# SUPPLIED RECORDS:
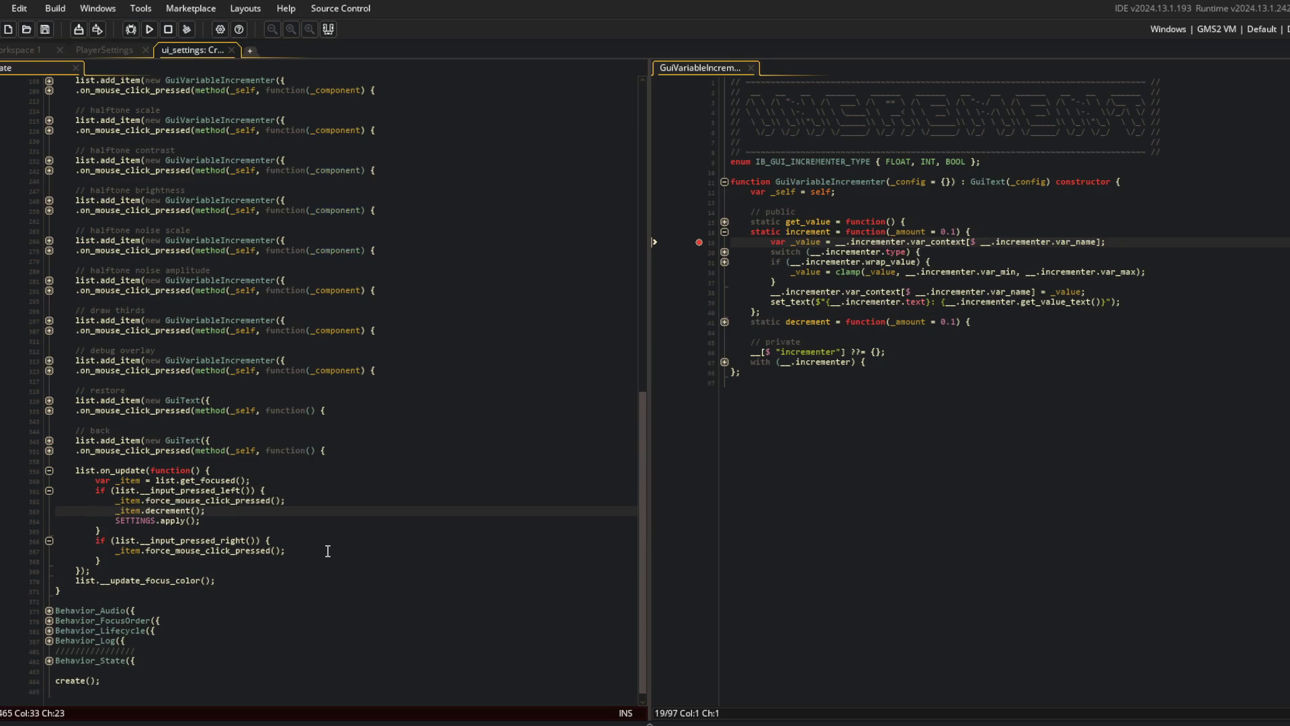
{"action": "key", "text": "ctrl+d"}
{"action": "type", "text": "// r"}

---

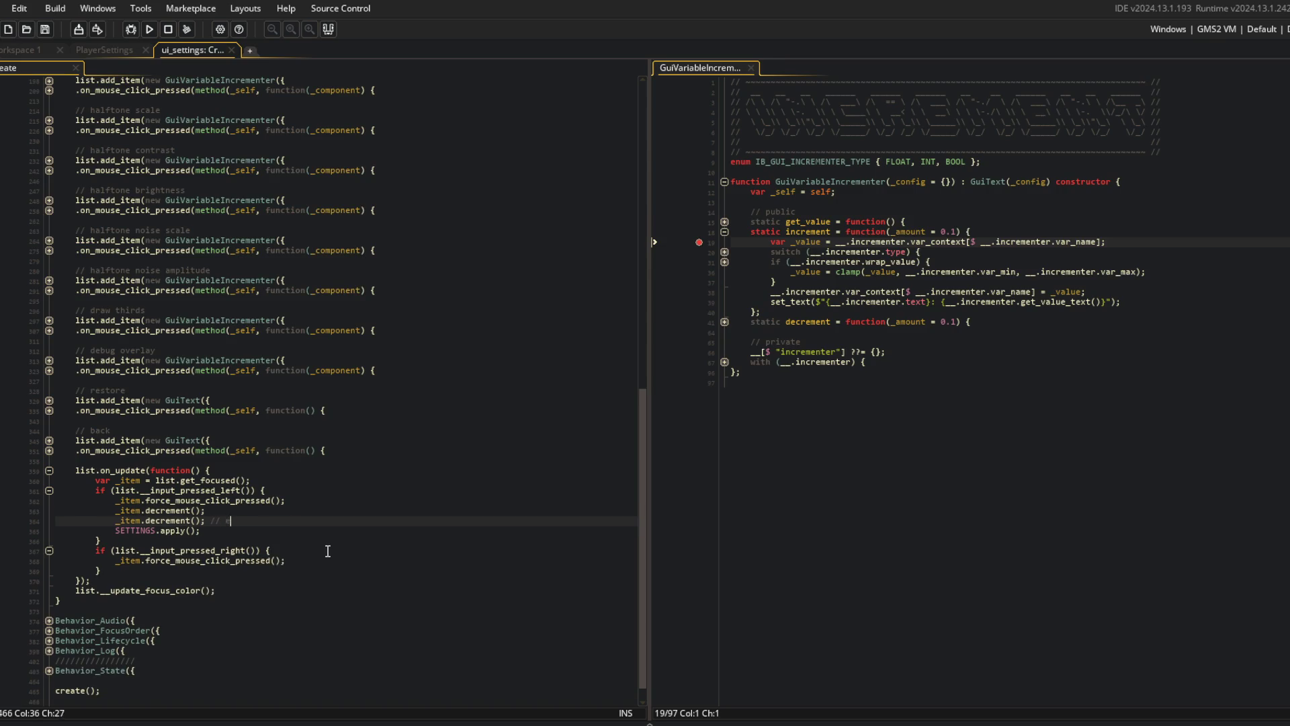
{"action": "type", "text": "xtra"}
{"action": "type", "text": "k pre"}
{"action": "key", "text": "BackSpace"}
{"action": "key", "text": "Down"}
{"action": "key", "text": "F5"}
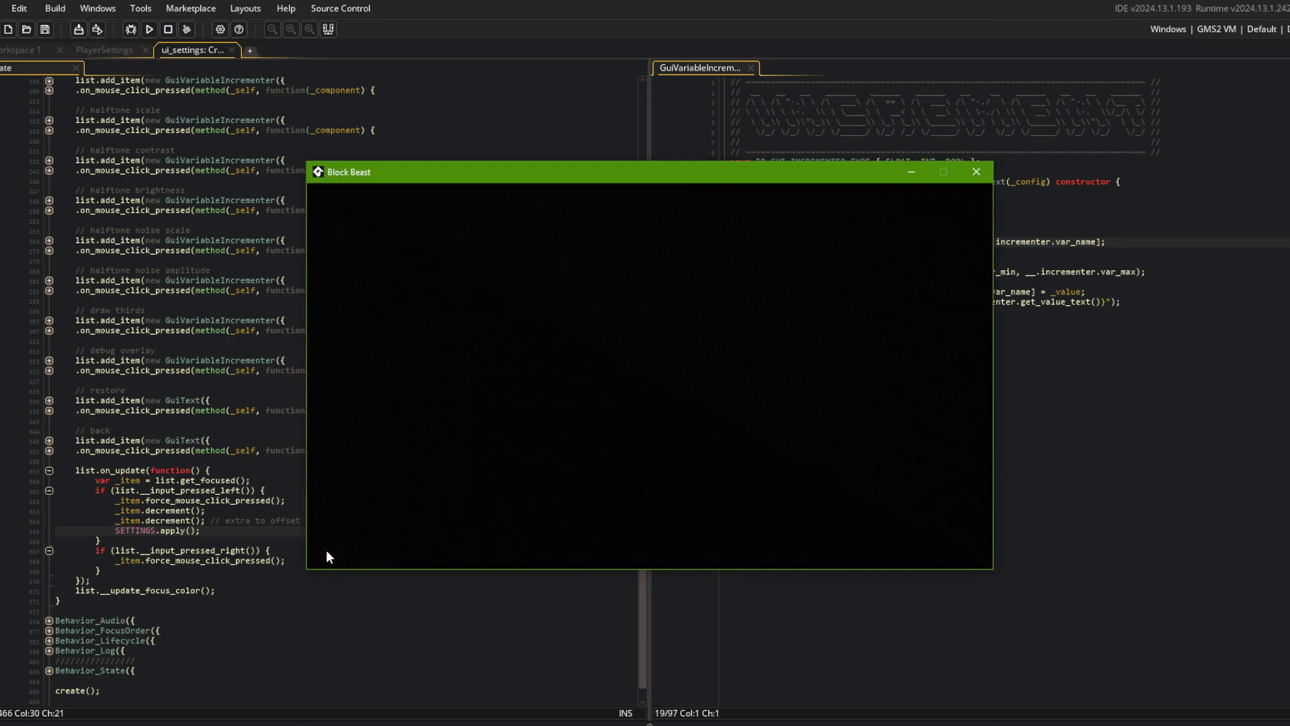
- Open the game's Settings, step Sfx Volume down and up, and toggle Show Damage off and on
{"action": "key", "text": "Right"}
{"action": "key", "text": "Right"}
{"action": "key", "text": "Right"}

# ASSIGNMENT:
Gather each line from the entries above that includes the word "text".

# RESPONSE TO THIS EXERCISE:
{"action": "key", "text": "ctrl+d"}
{"action": "type", "text": "// r"}
{"action": "type", "text": "xtra"}
{"action": "type", "text": "k pre"}
{"action": "key", "text": "BackSpace"}
{"action": "key", "text": "Down"}
{"action": "key", "text": "F5"}
{"action": "key", "text": "Right"}
{"action": "key", "text": "Right"}
{"action": "key", "text": "Right"}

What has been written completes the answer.